# [Source passage]
# 3rd gear issues



## obermd (Mar 3, 2012)

Pat, we've had a couple of other ECOs do this. The gearbox needs to be replaced.


----------



## Robby (Mar 1, 2013)

Most likely a worn syncronizer on the gear side.......if you can reproduce it for the dealer you are a candidate for a trans replacement.

If it was a linkage adjustment, other gear positions would pop out as well.

Are you still within five years since in service?.......gotta be getting close.

Rob


----------



## Patman (May 7, 2011)

I think I am still in warranty. The car is a 2012 bought beginning of 2013 with 70K on the odo. I will take it to the dealer tomorrow. See if I can get it taken care of next week. The reproducing is the only thing I am concerned about. Requires driving slow in 3rd and not really accelerating.


----------



## Patman (May 7, 2011)

Update: Looks like I will be getting a new tranny and clutch. 

First I thought to take it to my purchasing dealer @ 20 miles from where I live. Big mistake!!! I went in and first off you have an appointment for something other than oil changes and tire rotations on Saturday. Then I told them what was going on(upon looking at me like I had 2 heads no one has problems like mine) and I had to set up an appointment for next Tuesday with a contingent $110 service charge and I would have to leave my car there until they determined I was "full of it" or they could recreate the condition. With no kind of confirmation that they would or could do anything with it. Not even looking at the car bc I will come back another day. 

Then I went to a dealer @ a mile from my house and told them I need to talk to someone about what is going on. So I told the service advisor and at first he tried to play it off that it was a clutch issue(that is all that goes wrong with manual trannys) So he called in his transmission mechanic and I told him and he asked a few question(any other gear etc.) and I told him just 3rd. He said sounds like the 3rd gear syncros are gone and they don't repair any more just replace the gearbox and he said listening to me there is no reason to believe I am lying about it to he told the advisor to order a tranny.(I joked around about putting a LT tranny instead since this is really not a highway car for me) Suggested to replace the clutch also with the tranny out(clutch necessary) probably not. Since it is apart and only will only cost parts for the clutch(6 - 700) not like taking it back and having replaced after the fact(13- 1500). I said OK. Ordering parts on Monday and call when come in. Get it taken care of. Be like a new car(mechanically)with 70K on it. I live on bus line so no problems really with transportation and wife said I can use her car for the few days. 

First dealer I went to just gave me too hard of a time for service so......... I get the feeling they are idiots anyway.

Thanks guys...


----------

# [Extracted records]
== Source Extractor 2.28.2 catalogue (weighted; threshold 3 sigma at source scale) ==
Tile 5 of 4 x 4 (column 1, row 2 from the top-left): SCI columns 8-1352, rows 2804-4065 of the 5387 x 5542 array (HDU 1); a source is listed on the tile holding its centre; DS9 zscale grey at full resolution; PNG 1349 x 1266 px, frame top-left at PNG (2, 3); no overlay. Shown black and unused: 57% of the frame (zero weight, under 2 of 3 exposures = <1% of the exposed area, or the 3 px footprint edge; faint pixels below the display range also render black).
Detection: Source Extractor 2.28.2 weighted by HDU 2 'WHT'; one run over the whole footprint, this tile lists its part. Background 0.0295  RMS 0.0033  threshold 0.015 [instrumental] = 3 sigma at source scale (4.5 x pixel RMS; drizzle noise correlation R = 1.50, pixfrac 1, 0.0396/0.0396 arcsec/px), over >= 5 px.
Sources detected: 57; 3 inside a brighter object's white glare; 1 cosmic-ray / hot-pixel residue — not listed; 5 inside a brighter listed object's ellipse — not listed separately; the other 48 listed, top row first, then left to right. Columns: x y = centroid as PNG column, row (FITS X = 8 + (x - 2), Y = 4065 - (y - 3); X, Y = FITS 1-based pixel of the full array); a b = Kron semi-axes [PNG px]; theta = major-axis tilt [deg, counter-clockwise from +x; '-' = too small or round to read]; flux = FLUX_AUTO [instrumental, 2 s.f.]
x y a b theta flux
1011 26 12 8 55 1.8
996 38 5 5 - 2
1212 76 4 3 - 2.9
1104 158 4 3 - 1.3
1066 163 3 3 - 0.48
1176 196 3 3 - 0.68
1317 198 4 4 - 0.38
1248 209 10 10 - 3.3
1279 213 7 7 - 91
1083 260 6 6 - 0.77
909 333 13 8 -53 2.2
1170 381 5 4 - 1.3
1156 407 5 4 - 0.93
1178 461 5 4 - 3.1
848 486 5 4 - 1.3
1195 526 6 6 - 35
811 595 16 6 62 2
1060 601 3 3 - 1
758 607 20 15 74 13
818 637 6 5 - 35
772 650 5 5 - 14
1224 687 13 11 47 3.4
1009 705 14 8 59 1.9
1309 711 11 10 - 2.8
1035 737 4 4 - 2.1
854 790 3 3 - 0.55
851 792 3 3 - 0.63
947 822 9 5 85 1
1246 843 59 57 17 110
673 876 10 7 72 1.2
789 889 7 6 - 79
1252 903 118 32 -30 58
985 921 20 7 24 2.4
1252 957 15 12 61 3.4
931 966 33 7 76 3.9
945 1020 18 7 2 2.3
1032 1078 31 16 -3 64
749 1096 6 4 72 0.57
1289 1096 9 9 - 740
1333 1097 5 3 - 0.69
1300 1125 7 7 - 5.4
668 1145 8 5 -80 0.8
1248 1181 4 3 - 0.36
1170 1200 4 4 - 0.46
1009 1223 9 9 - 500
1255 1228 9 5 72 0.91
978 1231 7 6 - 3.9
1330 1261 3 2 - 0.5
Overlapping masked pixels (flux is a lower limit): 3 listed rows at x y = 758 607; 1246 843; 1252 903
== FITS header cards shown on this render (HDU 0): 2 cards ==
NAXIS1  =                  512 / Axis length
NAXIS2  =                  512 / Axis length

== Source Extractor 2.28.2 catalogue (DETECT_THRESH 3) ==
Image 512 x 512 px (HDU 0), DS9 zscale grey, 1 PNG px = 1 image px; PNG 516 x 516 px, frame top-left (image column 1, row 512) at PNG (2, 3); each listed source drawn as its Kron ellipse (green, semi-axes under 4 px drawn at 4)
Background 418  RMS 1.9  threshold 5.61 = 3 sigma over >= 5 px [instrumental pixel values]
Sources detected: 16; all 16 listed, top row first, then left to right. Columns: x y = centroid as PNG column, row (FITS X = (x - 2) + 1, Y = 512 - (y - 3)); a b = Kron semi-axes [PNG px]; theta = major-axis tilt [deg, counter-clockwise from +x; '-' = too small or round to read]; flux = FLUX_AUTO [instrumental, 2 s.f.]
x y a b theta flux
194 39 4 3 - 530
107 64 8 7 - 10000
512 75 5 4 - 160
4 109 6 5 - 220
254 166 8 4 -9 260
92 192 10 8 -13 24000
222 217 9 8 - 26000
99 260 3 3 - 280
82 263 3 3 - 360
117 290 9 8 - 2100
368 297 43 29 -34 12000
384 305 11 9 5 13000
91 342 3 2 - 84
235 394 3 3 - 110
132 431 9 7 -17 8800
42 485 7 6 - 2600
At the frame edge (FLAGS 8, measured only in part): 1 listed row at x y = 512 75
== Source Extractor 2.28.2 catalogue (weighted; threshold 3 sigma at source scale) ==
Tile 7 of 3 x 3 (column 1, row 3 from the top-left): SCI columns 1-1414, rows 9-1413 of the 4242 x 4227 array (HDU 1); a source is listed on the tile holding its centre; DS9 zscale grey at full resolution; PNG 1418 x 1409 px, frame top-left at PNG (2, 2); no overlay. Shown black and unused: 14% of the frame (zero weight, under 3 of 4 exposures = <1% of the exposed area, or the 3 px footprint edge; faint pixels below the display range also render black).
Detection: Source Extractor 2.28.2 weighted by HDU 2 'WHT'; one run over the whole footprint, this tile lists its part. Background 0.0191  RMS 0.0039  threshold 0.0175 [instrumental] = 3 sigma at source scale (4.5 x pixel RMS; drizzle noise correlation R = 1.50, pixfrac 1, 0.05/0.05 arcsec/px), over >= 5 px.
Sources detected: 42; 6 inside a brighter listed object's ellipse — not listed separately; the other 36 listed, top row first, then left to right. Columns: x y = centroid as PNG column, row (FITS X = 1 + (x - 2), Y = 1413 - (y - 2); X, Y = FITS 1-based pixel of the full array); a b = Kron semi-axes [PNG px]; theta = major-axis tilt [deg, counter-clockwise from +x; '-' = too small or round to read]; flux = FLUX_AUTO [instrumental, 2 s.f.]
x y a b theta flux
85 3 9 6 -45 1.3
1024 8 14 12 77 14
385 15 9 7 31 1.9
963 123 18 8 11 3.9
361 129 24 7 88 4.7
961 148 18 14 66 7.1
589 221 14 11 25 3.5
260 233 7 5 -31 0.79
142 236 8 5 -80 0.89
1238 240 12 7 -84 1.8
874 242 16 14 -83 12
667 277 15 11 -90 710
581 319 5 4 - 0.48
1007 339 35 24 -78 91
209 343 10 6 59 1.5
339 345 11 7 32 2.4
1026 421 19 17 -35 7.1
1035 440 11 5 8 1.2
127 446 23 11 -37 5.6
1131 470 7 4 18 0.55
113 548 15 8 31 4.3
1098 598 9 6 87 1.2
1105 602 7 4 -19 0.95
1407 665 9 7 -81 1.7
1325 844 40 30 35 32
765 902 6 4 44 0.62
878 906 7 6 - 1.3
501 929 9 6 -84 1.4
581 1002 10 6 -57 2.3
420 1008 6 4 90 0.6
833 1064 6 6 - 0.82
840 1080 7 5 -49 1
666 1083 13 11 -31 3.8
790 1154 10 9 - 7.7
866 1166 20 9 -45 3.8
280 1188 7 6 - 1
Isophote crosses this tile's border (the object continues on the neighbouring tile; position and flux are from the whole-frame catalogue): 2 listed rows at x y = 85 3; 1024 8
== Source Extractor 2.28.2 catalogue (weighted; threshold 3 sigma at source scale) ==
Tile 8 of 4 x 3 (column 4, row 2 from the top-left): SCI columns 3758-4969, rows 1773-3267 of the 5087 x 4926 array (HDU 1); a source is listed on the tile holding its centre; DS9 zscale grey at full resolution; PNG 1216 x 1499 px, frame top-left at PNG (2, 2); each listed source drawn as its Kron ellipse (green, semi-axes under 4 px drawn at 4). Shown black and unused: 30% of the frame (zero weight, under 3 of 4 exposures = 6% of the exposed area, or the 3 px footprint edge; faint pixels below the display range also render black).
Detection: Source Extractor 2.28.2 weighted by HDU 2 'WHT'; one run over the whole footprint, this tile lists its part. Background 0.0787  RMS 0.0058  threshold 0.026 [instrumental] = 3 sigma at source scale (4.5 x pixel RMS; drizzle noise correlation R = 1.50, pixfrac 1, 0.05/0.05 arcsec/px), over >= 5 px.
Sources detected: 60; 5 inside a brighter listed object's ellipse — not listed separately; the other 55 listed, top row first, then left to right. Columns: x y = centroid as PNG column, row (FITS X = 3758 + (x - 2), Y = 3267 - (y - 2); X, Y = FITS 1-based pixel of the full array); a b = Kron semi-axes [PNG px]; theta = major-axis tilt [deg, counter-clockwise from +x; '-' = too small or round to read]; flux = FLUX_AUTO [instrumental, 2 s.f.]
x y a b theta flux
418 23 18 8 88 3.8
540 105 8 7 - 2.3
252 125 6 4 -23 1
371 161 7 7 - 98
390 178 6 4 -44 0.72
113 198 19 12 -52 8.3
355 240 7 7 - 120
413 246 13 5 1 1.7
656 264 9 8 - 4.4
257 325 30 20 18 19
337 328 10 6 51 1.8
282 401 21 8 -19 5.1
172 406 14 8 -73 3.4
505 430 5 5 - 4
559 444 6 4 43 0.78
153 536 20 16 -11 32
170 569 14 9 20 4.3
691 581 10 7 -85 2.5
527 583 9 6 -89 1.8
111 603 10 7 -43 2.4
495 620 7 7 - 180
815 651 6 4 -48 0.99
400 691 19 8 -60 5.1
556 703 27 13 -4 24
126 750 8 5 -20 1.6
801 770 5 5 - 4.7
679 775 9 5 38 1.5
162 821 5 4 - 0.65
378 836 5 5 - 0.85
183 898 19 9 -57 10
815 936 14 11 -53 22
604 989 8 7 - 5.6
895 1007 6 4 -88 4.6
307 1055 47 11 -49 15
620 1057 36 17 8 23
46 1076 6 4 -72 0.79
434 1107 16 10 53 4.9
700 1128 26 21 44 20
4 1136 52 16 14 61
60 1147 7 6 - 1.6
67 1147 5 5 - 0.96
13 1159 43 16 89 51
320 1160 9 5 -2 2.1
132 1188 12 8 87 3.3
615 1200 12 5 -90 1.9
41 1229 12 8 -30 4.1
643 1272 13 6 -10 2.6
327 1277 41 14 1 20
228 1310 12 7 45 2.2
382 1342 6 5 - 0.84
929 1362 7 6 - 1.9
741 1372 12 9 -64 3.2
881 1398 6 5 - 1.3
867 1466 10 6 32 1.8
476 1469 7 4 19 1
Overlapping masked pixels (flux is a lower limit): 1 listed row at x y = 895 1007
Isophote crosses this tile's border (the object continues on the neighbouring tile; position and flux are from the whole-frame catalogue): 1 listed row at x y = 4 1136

# [What the task requires]
Using the forum thread on 3rd gear issues, answer the following:
1. What reading did the car's odometer show?
2. How much was the contingent service charge at the first dealer?
3. What did replacing the clutch cost while the transmission was out, compared with replacing it later?

# [In response]
1. It showed 70K.
2. The contingent service charge was $110.
3. It cost 6–700 for parts alone while the transmission was out, compared with 13–1500 to have it replaced afterward.